◆ SELECTED PASSAGE:
§ §
For organisations such as Unrepresented Nations and People Organisation (UNPO) and Crisis Balochistan, the concern is that China -- which is expanding the deep port close to the Iranian border at Gwadar for both naval and merchant berths and is thought to be reconnoitering the area for mineral deposits outside the Sui gas fields -- may recommend to Pakistan's state that methods similar to those employed in Tibet be used to suppress the people and destroy their culture.
In the last month, high profile murders have included Professor Saba Dashtyari of Balochistan University, a distinguished scholar and teacher and the third member of the staff of the university to be shot, the boxer Abrar Hussain, who represented Pakistan at the Olympics, 22-year-old Shafi Baloch, leader of the Baloch Students Organisation, whose body was found two weeks ago in the area of the Bolan pass, and Sanghat Sana Baloch, the leader of the Balochistan Republican Party. Ordinary Balochis are being kidnapped by Pakistan's state agencies in their hundreds each week, tortured and their mutilated bodies left in the wild landscapes for families and relatives to reclaim.
§ §
◆ SUPPLIED ENTRIES:

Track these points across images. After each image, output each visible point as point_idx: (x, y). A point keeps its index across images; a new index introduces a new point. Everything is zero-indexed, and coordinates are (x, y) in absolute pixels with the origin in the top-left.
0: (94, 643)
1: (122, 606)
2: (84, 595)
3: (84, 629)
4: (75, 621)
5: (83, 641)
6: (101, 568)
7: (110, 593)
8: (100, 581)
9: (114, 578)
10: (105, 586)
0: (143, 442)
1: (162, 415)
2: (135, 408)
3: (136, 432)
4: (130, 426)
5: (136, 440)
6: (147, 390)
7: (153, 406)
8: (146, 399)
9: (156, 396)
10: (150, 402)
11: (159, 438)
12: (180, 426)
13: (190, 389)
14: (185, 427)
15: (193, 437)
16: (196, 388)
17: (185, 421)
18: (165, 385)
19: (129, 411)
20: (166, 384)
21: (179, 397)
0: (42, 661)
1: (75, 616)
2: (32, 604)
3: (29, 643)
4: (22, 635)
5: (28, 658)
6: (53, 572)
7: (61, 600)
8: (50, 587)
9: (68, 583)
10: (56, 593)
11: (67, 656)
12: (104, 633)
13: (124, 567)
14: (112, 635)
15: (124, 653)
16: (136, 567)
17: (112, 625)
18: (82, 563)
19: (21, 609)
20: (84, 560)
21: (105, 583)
§ §
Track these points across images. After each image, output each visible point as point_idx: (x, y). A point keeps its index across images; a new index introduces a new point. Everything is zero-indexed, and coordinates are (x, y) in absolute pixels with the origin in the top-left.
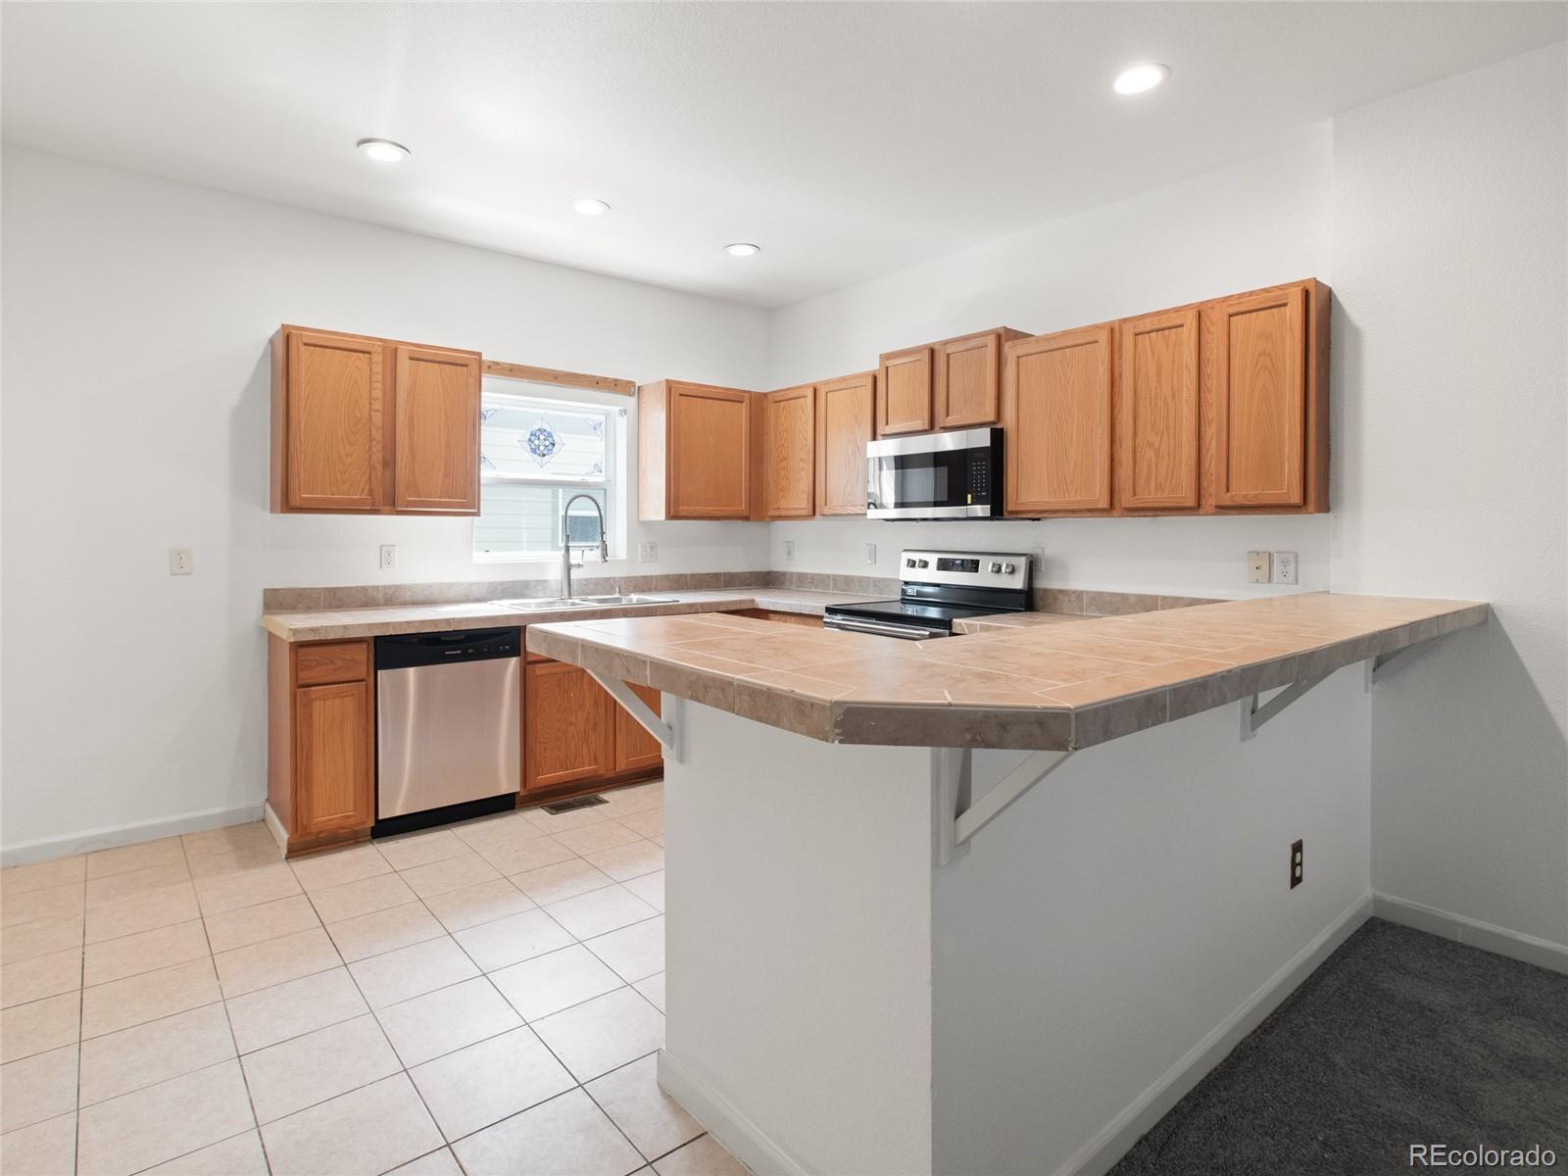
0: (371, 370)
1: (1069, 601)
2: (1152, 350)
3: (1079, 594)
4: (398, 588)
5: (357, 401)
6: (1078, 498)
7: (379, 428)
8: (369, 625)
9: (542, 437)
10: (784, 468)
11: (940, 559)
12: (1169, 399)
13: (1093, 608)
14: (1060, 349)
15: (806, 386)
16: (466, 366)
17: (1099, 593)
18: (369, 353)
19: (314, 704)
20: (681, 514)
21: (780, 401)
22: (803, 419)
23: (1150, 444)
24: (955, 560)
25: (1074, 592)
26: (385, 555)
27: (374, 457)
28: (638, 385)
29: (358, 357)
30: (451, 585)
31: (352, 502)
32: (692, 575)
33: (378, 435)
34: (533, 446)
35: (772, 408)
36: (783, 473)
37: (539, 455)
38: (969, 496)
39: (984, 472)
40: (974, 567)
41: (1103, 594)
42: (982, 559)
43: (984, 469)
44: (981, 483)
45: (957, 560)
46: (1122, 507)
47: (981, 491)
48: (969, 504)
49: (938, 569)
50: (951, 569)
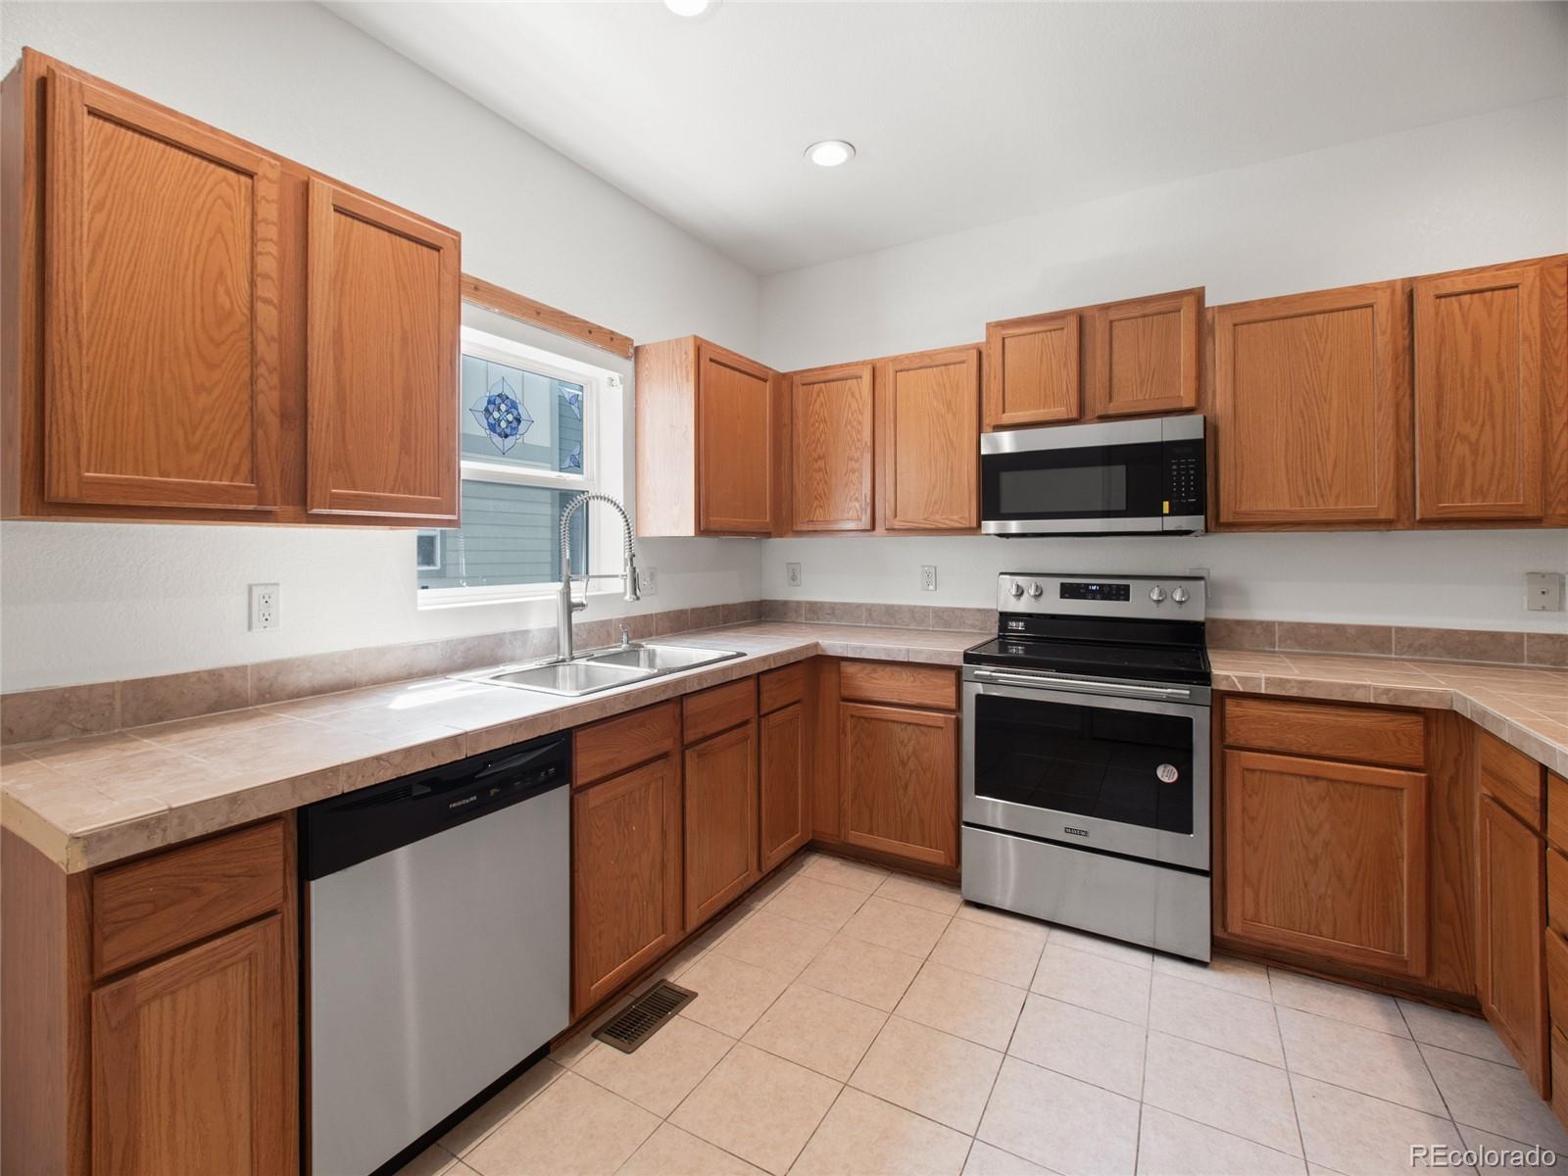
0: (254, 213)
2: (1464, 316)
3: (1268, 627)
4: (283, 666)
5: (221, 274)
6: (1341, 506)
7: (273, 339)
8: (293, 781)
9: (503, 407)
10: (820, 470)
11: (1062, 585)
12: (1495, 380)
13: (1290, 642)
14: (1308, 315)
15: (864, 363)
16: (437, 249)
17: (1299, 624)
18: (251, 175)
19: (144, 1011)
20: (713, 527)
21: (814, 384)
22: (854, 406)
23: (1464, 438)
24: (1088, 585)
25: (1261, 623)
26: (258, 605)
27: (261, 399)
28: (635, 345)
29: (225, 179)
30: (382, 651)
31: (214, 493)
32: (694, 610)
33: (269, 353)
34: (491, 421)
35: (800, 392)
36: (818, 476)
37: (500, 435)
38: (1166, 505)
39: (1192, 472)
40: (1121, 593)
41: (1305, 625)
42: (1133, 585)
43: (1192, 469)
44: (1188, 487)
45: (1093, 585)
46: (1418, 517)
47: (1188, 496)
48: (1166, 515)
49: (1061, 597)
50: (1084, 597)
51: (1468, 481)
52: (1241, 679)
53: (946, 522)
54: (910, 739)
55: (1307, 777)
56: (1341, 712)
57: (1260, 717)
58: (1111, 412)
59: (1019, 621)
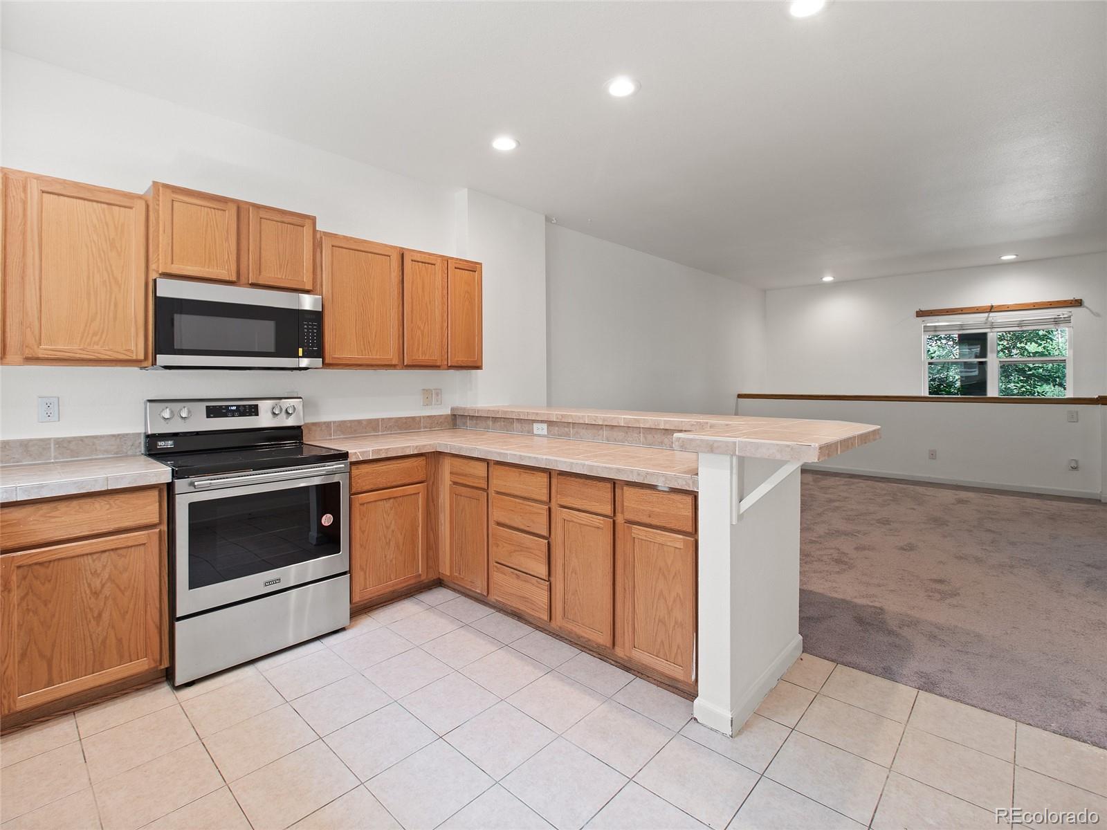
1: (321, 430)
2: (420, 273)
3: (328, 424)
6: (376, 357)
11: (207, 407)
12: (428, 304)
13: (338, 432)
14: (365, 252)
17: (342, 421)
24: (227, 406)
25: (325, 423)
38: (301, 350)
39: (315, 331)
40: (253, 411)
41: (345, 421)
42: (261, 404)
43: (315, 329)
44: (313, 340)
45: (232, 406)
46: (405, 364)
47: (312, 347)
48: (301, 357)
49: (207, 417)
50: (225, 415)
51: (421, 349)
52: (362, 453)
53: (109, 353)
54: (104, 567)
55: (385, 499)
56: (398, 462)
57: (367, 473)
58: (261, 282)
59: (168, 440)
§ §
Continue the passage about Balochistan with the sentences that would follow its last one.

The loss to the Baloch people of their cultural torchbearers as well as their husbands and sons is devastating. Pakistan's ordinary citizens, fed a diet of media misinformation that India and Afghanistan are funding Balochi nationalism, simply wash their hands.
It is high time that the persecution of Balochis is taken up again at the United Nations. Of secondary importance only is that a complicated melee of military Pakistan, Chinese and Iranian interests are swirling around the borders and the Makran coast. Those "warm waters" are up on the international agenda again.